The plastic bag may be the most ubiquitous by-product of the American consumer economy, and getting rid of it at the checkout line has not been easy.

For years, opponents of plastic bags have seen their work on bans in California turned back at the state capitol and in legal challenges by the plastic bag industry.

A growing number of people think they may have hit on a better strategy, and Sonoma County, which has been studying the issue, is considering how to follow suit.

But the outline of a policy — whether it would restrict plastic bags only at grocery stores or at all retailers — and when it might be proposed, is still up in the air. That was the consensus expressed Wednesday by waste officials at a public meeting on disposable bags at Santa Rosa City Hall.
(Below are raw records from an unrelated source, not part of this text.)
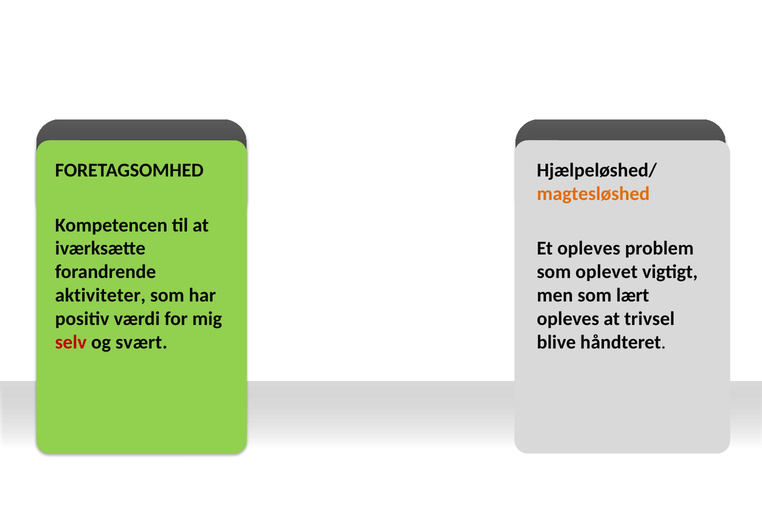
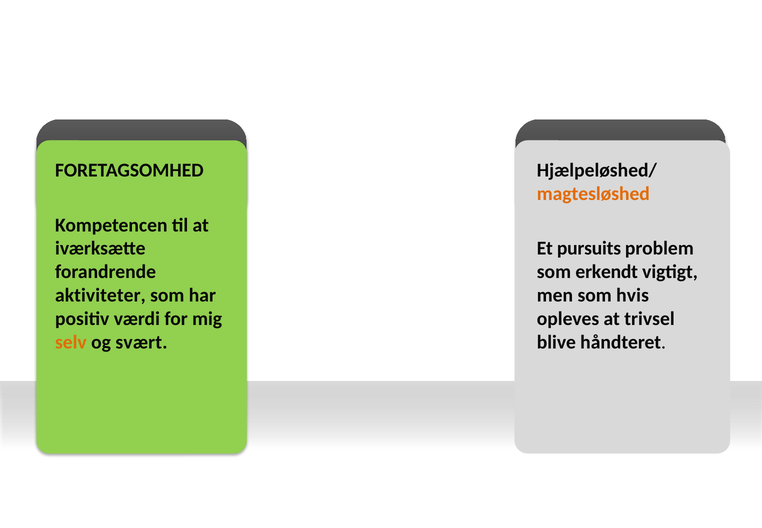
Et opleves: opleves -> pursuits
oplevet: oplevet -> erkendt
lært: lært -> hvis
selv colour: red -> orange
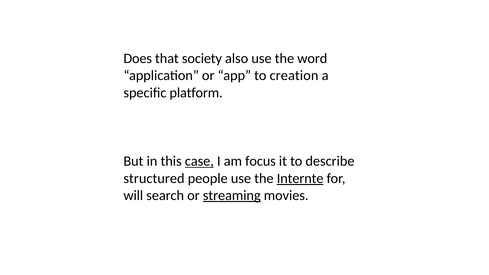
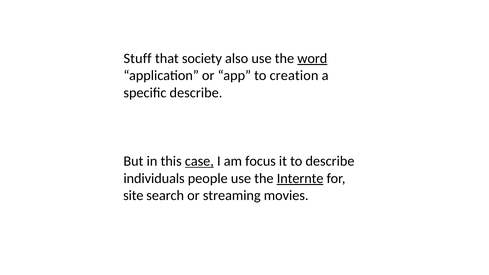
Does: Does -> Stuff
word underline: none -> present
specific platform: platform -> describe
structured: structured -> individuals
will: will -> site
streaming underline: present -> none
"The goal of today's forum is to let you know what's happening and hear unfiltered from the folks on the front lines of this debate," said Sonoma County Supervisor Mike McGuire, who moderated the meeting.

The two-hour session focused on plastic and paper bags and included presentations by officials overseeing waste policy, disposable bag foes, and representatives from the grocery and plastic bag industries. Also on hand were officials from the City of San Francisco, the first municipality in the country to ban plastic bags, and Marin County, which took the same step last week.

The audience of more than 100 people included many local elected officials and environmental leaders.

Carol Misseldine, a coordinator with the group Green Cities California and one of the panel members, told the crowd about recent actions by local governments, including Marin County, to ban plastic bags and impose a per-bag fee, typically of 5 to 10 cents, for shoppers using paper bags. Such dual policies are picking up steam and appear to be more defensible in court than rules targeting just plastic bags, Misseldine said.

A countywide ordinance or a voter-approved initiative could put a similar policy in place locally, said Patrick Carter, program manager with the Sonoma County Waste Management Agency. The agency is working with a group of 450 retailers on ideas for regulating bags.

Both plastic and paper are targets for rules because each has big environmental costs, panel members said.

Plastic clutters up the landscape and degrades more slowly and is recycled less easily, while paper produces more greenhouse gases and takes up more space in landfills.

Food vendors and plastic manufacturers acknowledged the steep environmental toll and said they anticipate wider bag restrictions.

"We believe this is a train that has left the station," said Susan Houghton, director of governmental affairs for Safeway in northern California. She said the main concern for her company is consistency — making sure regulations are similar across a region or county.

Fees on disposable bags could also speed a larger shift toward reusable totes, said Houghton and Robert Bateman, president of Roplast Industries, a plastic bag manufacturer that also makes reusable bags.

"The real problem is that shoppers need to change their behavior," Bateman said. "Unless shoppers begin to use reusable bags, we're not going to make much progress on this issue."